Fr Kevin Morris, vicar of St Michael & All Angels, Bedford Park, announced his support yesterday in his Sunday sermon, saying:

“Bishop Peter Selby, formerly Bishop of Worcester, has penned a stinging attack on the current lockdown policy of the House of Bishops which does not allow clergy to enter their churches for personal private prayer or to live-stream services. He has no argument against closing churches for public worship at this time, but he makes the case for clergy as key workers doing essential work at this time – something the government has recognised.

He writes, “Clergy are key workers, exercising an essential public function, one rooted in the architecture and layout of their churches and the liturgical function they carry out within them… livestreaming from these sacred buildings would have reassured the wider public that the fundamental fabric of our common life and history – of which our large and small churches, including the historic Lambeth Palace chapel, are an integral part – had not succumbed to coronavirus fear. The C of E has instead retreated to the kitchen.”
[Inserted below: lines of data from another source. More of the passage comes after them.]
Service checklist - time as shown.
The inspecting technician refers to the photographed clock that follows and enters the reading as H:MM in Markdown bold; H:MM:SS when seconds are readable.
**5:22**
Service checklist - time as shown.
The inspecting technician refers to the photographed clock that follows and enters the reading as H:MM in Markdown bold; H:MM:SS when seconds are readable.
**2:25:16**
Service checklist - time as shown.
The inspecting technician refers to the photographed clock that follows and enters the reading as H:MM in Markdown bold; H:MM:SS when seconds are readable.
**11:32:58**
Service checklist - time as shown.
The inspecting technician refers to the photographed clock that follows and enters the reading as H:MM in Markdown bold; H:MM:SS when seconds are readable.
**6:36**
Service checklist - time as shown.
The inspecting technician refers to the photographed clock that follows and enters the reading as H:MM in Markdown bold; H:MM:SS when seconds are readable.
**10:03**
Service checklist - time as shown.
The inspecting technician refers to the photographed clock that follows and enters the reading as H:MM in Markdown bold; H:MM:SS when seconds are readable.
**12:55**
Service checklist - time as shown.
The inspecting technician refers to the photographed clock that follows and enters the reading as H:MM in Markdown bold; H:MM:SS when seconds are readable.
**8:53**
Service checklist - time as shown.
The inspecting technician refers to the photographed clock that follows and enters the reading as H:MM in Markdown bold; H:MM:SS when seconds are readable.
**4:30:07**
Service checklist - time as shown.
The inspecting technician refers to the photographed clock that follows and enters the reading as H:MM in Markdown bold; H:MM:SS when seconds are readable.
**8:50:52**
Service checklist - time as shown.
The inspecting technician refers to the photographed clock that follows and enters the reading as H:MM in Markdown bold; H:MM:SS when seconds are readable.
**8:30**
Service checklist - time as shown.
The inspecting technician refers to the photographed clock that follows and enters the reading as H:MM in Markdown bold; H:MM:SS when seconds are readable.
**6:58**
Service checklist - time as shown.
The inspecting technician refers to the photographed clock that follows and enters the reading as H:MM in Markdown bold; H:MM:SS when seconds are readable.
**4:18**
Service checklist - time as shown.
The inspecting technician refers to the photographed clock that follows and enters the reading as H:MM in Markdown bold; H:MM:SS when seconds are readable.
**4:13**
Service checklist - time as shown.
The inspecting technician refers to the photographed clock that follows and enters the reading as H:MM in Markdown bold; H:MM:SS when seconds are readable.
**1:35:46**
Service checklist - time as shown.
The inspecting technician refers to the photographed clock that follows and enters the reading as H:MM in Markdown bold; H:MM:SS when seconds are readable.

Fr Kevin concluded: “I am in full agreement with that view.”

The letter in Monday’s Times is reproduced here:

LET US USE OUR CHURCHES

Sir, As the bishops of the Church of England meet to consider their next steps in response to the pandemic, we call on them to change the policy that prevents clergy from visiting their churches to pray or broadcast a service. Bishop Peter Selby spoke for many laity and clergy when he wrote in The Tablet that the present approach marks a retreat of the Church from the public to the private realm. We regard what has happened to be a failure of its responsibility to the nation, stifling our prophetic witness and defence of the poor. We ask for open discussion and accountability regarding the processes and thinking that led to the decision. It is widely agreed that the temporary closure of churches for public worship is necessary in the present crisis but the broadcast of services from a closed church is permitted by the guidelines. Without detracting from the excellent worship offered by many clergy in their homes, domestic settings cannot replace the church buildings that represent the consecration of our public life. Moreover, Church of England clergy have also been prevented from ministering in schools educating the children of key workers and to the sick and dying in hospitals. As the government is talking about easing the national lockdown, the Church must now offer similar hope.

Among the signatories are: the Rev Stephen Stavrou, St Michael & All Angels, Barnes; The Very Rev Michael Sadgrove, Durham; Dr Emmanuel Adesioye, St John the Divine, Kennington; The Rev Mae Christie, All Saints, Tooting; The Rev Canon Kathryn Percival, Portsmouth Cathedral; Sir Roger Gifford, former Lord Mayor of London.

Clergy from Chiswick: Fr Kevin Morris, vicar of St Michael & All Angels, Bedford Park, Fr Simon Brandes, vicar of St Nicholas in Old Chiswick and Fr Fabrizio Pesce, associate vicar of St Peter’s, Acton Green.